Start of Block

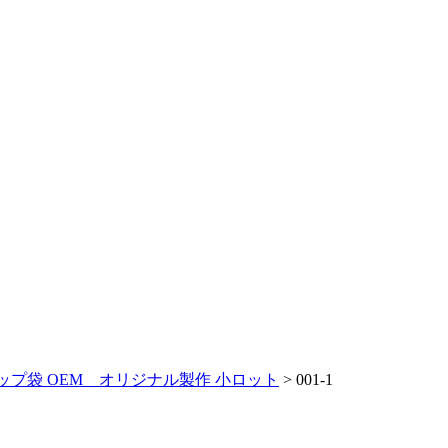
プ袋 OEM オリジナル製作 小ロット
>
001-1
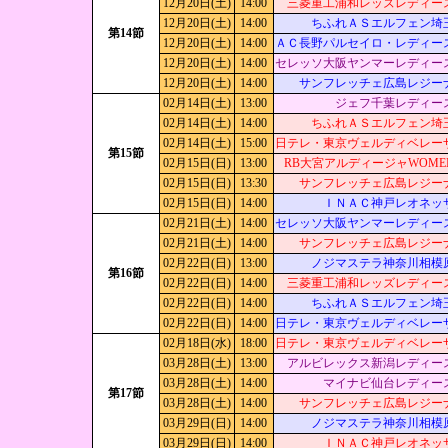
12月20日(土)
14:00
三菱重工浦和レッズレディー
12月20日(土)
14:00
ちふれＡＳエルフェン埼
第14節
12月20日(土)
14:00
ＡＣ長野パルセイロ・レディー
12月20日(土)
14:00
セレッソ大阪ヤンマーレディー
12月20日(土)
14:00
サンフレッチェ広島レジー
02月14日(土)
13:00
ジェフ千葉レディー
02月14日(土)
14:00
ちふれＡＳエルフェン埼
02月14日(土)
15:00
日テレ・東京ヴェルディベレー
第15節
02月15日(日)
13:00
RB大宮アルディージャWOME
02月15日(日)
13:30
サンフレッチェ広島レジー
02月15日(日)
14:00
ＩＮＡＣ神戸レオネッ
02月21日(土)
14:00
セレッソ大阪ヤンマーレディー
02月21日(土)
14:00
サンフレッチェ広島レジー
02月22日(日)
13:00
ノジマステラ神奈川相模
第16節
02月22日(日)
14:00
三菱重工浦和レッズレディー
02月22日(日)
14:00
ちふれＡＳエルフェン埼
02月22日(日)
14:00
日テレ・東京ヴェルディベレー
02月18日(水)
18:00
日テレ・東京ヴェルディベレー
03月28日(土)
13:00
アルビレックス新潟レディー
03月28日(土)
14:00
マイナビ仙台レディー
第17節
03月28日(土)
14:00
サンフレッチェ広島レジー
03月29日(日)
14:00
ノジマステラ神奈川相模
03月29日(日)
14:00
ＩＮＡＣ神戸レオネッ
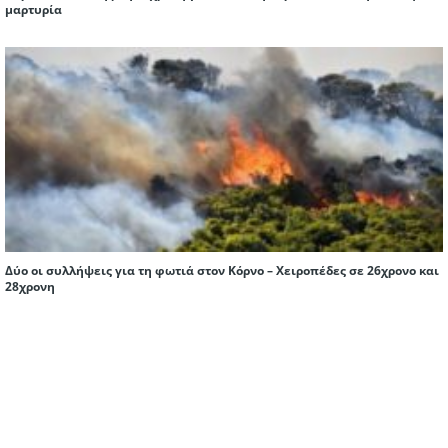
μαρτυρία
Δύο οι συλλήψεις για τη φωτιά στον Κόρνο – Χειροπέδες σε 26χρονο και
28χρονη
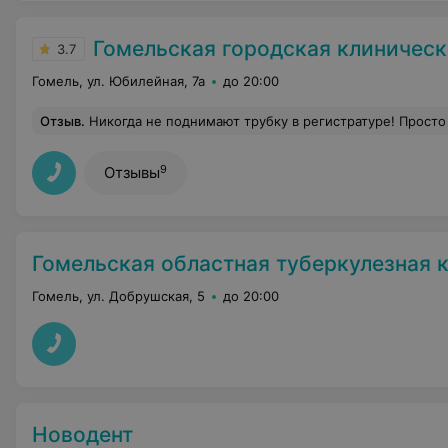
Гомельская городская клиническая поли
3.7
Гомель, ул. Юбилейная, 7а
до 20:00
Отзыв
.
Никогда не поднимают трубку в регистратуре! Просто
9
Отзывы
Гомельская областная туберкулезная клиническая 
Гомель, ул. Добрушская, 5
до 20:00
Новодент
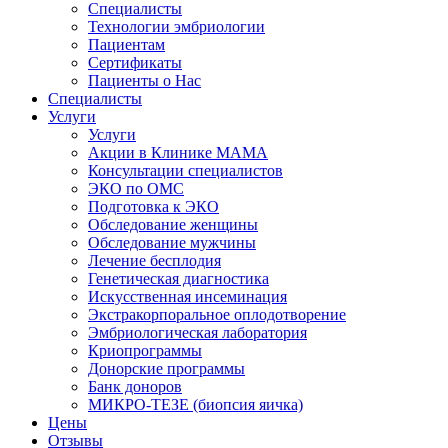
Специалисты
Технологии эмбриологии
Пациентам
Сертификаты
Пациенты о Нас
Специалисты
Услуги
Услуги
Акции в Клинике МАМА
Консультации специалистов
ЭКО по ОМС
Подготовка к ЭКО
Обследование женщины
Обследование мужчины
Лечение бесплодия
Генетическая диагностика
Искусственная инсеминация
Экстракорпоральное оплодотворение
Эмбриологическая лаборатория
Криопрограммы
Донорские программы
Банк доноров
МИКРО-ТЕЗЕ (биопсия яичка)
Цены
Отзывы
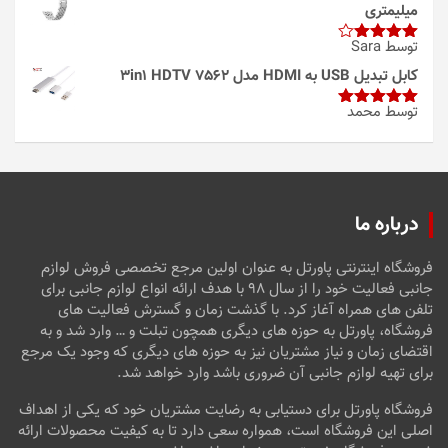
میلیمتری
توسط Sara
امتیاز
4
از 5
کابل تبدیل USB به HDMI مدل 3in1 HDTV 7562
توسط محمد
امتیاز
5
از
5
درباره ما
فروشگاه اینترنتی پاورتل به عنوان اولین مرجع تخصصی فروش لوازم
جانبی فعالیت خود را از سال ۹۸ با هدف ارائه انواع لوازم جانبی برای
تلفن های همراه آغاز کرد. با گذشت زمان و گسترش فعالیت های
فروشگاه، پاورتل به حوزه های دیگری همچون تبلت و … وارد شد و به
اقتضای زمان و نیاز مشتریان نیز به حوزه های دیگری که وجود یک مرجع
برای تهیه لوازم جانبی آن ضروری باشد وارد خواهد شد.
فروشگاه پاورتل برای دستیابی به رضایت مشتریان خود که یکی از اهداف
اصلی این فروشگاه است، همواره سعی دارد تا به کیفیت محصولات ارائه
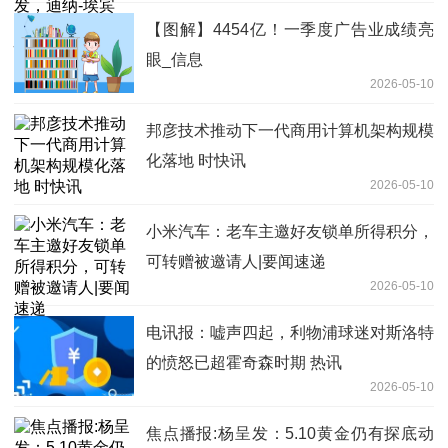
【图解】4454亿！一季度广告业成绩亮
眼_信息
2026-05-10
邦彦技术推动下一代商用计算机架构规模
化落地 时快讯
2026-05-10
小米汽车：老车主邀好友锁单所得积分，
可转赠被邀请人|要闻速递
2026-05-10
电讯报：嘘声四起，利物浦球迷对斯洛特
的愤怒已超霍奇森时期 热讯
2026-05-10
焦点播报:杨呈发：5.10黄金仍有探底动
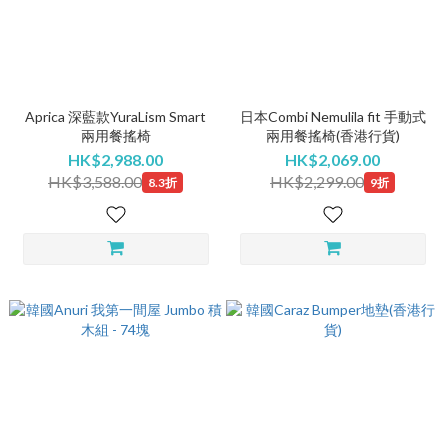
Aprica 深藍款YuraLism Smart
日本Combi Nemulila fit 手動式
兩用餐搖椅
兩用餐搖椅(香港行貨)
HK$2,988.00
HK$2,069.00
HK$3,588.00
HK$2,299.00
8.3折
9折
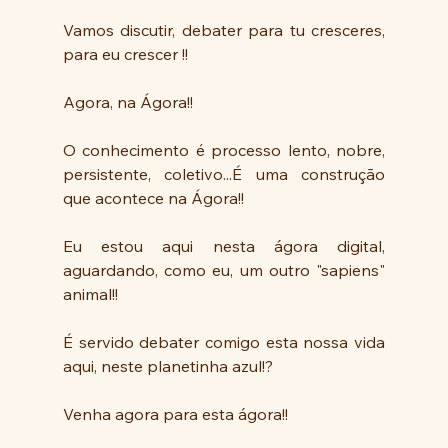
Vamos discutir, debater para tu cresceres, 
para eu crescer !!
Agora, na Ágora!!
O conhecimento é processo lento, nobre,  
persistente, coletivo...É uma construção 
que acontece na Ágora!!
Eu estou aqui nesta ágora digital, 
aguardando, como eu, um outro "sapiens" 
animal!!
É servido debater comigo esta nossa vida 
aqui, neste planetinha azul!?
Venha agora para esta ágora!!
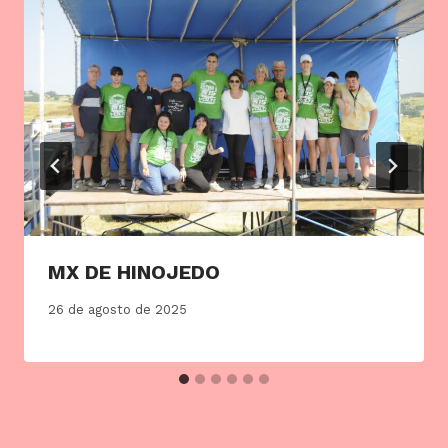
MX DE HINOJEDO
26 de agosto de 2025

End of Block

▶ About this task
Which lines of the material contain the string "جانبی"? List each of them.

▶ Finished task
جانبی فعالیت خود را از سال ۹۸ با هدف ارائه انواع لوازم جانبی برای
برای تهیه لوازم جانبی آن ضروری باشد وارد خواهد شد.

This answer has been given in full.